EL MAnGO DE OZ

Esquinas y esquinitas

domingo, 05 de mayo de 2019 · 00:09

Óscar Martínez

Mi mamá  siempre me reprendió por comer en la calle. Cochino, me decía. Que yo prefería esas cosas mugrosas que lo que ella cocinaba. Luego ponía cara de pocas pulgas y me prohibía tajantemente acompañar a mi tío Freddy a la recova. Y yo comía en la calle, no tanto por goloso, aunque sí, admito que mi mamá solía cocinar lo que podía como podía y ya estábamos un poco cansados del arroz con huevo y plátano frito (luego me vine a enterar que si lo acompañas con un par de rodajas de tomate, se llama “plato cubano”, es decir, crisis pura).

Me gustaba acompañar a mi tío porque se conocía la recova y a las recoveras, obvio. Por las noches venía a mi cuarto y me convencía de ir a comer sándwiches de carne con chorrellana (con bastante quirquiña) y nos íbamos al mercado Rodríguez. En la esquina donde venden flores, en las noches, los tolditos azules de uno en uno iban prendiendo sus focos, y con la luz aparecían los taxistas con sus historias increíbles sobre la ciudad. Ahí donde hay taxistas, hay buen café y sándwiches, decía el tío Freddy, que igual iba por escuchar a los taxistas. Pero si me daban a escoger, yo iba donde la silpanchera que estaba al lado de la comisaría Chijini, que tenía celda unipersonal y todo. Más que por el silpancho, iba por su relleno de plátano (que quién sabe por qué le dicen postre) y si no, de papa. La mujer policía comía con nosotros y a veces pedían un platito para el preso que, igual, charlaba con nosotros pidiendo llajua a los gritos desde el fondo de su celda y a mí me daba un poco de morbo y curiosidad saber y pensar qué y cómo era un delincuente. 

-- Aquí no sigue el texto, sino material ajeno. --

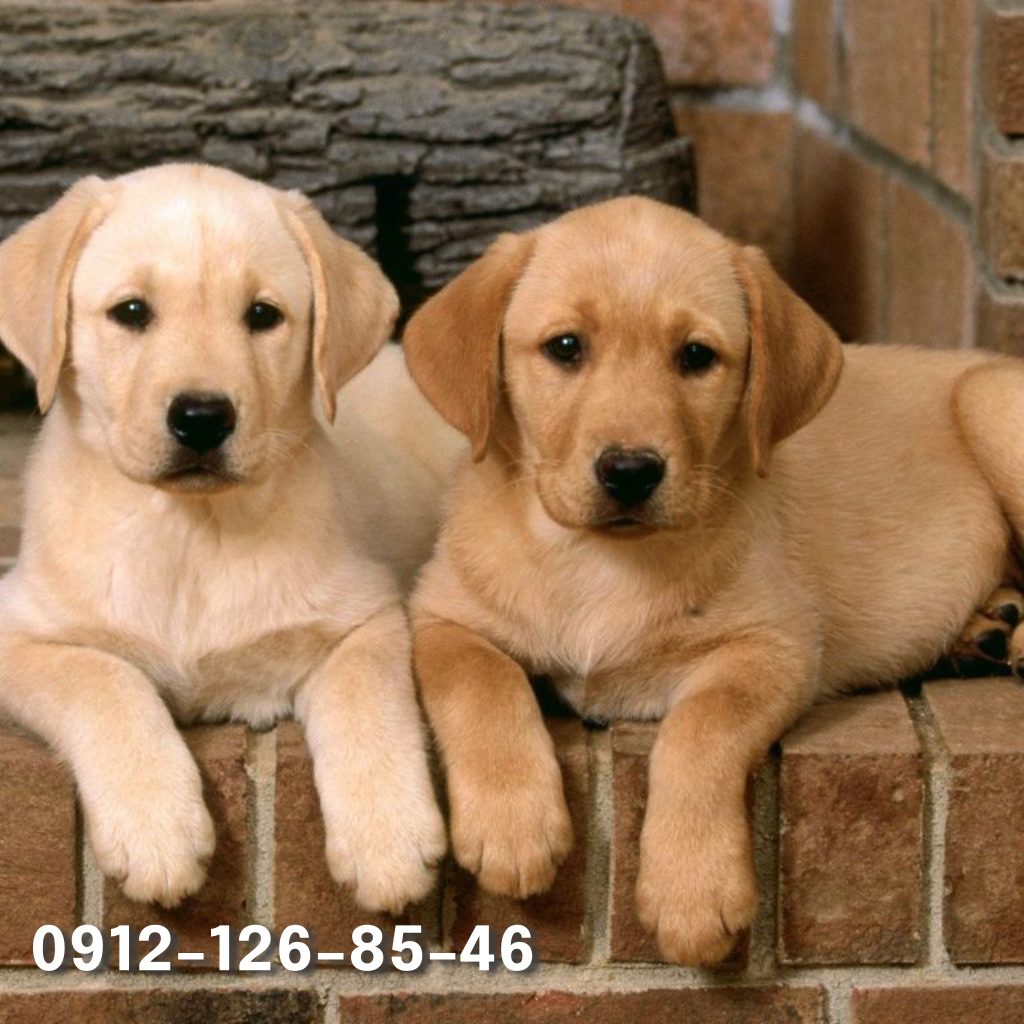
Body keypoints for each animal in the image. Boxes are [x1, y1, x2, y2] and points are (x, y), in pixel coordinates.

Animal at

Al lado de la comisaría de Chijini estaba la benemérita salteñería White Star, cuyo propietario era el club de fútbol de la primera A de La Paz, del mismo nombre. Los White Star, el equipo de mi barrio y segundo gran amor futbolístico de mi papá, como él decía –el primero era el Bolívar–. Pero los partidos White Star vs. Hiska Nacional en el Estadio Obrero eran la muerte, y uno iba de gusto porque si el partido era en la mañana, las salteñas para la barra eran gratis, y si era a mediodía, nos íbamos a devorar esos sándwiches de chorizos delgaditos que mi mamá decía que eran de perro. De ahí la costumbre de llamarles choricanes hasta el día de hoy.

Mi mamá odiaba la comida callejera, pero le daba pena la Santusa, que vendía sándwiches de carne molida y mixtos en la planta baja de la extinta Contraloría General de la República. Por eso cuando me veía con hambre, es decir, casi siempre, me mandaba a comprar dos sándwiches, uno para mí y otro para su amigo al que simplemente le decían el Valverde. Un tipo que se me antojaba igualito al profesor Jirafales. Buen tipo el Valverde, era el que me explicaba el concepto de comida para empleado público, chuflay y viernes de soltero: los mejores sándwiches de carne y/o mixtos son los que están al frente de la Cancillería; los choris del Merlan son mil veces mejores que los de tu equipucho; el chuflay es  primero hielo, luego limón, después San Pedro y ginger.

Una vez me dio nostalgia y fui a buscar los sándwiches de la Cancillería. La época de oro de la comida para empleados públicos habían pasado a la historia y apenas quedaba un snack atendido por una viejita que dice que ahora sólo le compraban los policías.

Fui a averiguar si quedaba algo de ese pasado. Los rellenos de papa ya no existían. Ni el conventillo donde estaba la comisaría de Policía, ni las salteñas White Star estaban en pie, sino en ruinas en pleno centro de la zona Gran Poder. Ya no había la chicharronera de la Gallardo esquina Max Paredes. Se había muerto hace años y ahora su hija vende pescado frito en la misma esquina.

De los sándwiches de carne y mixtos ya ni las sombras por la calle Colón. La viejita de cabello blanco que vendía silpanchos y chuletas en el estadio, igual, ya pasó a mejor vida. 

Sólo nos quedan las hamburguesas de la Colón e Indaburo que suelen tener filas de tres cuadras desde las siete de la noche hasta las diez, hora en la que ya no encuentras ni una papa. Dicen que su secreto para el éxito es su llajua llena de quirquiña y su mayonesa casera.

Pero de eso y de toda la comida de la calle de los viejitos (la Colón) da para hablar en una próxima oportunidad.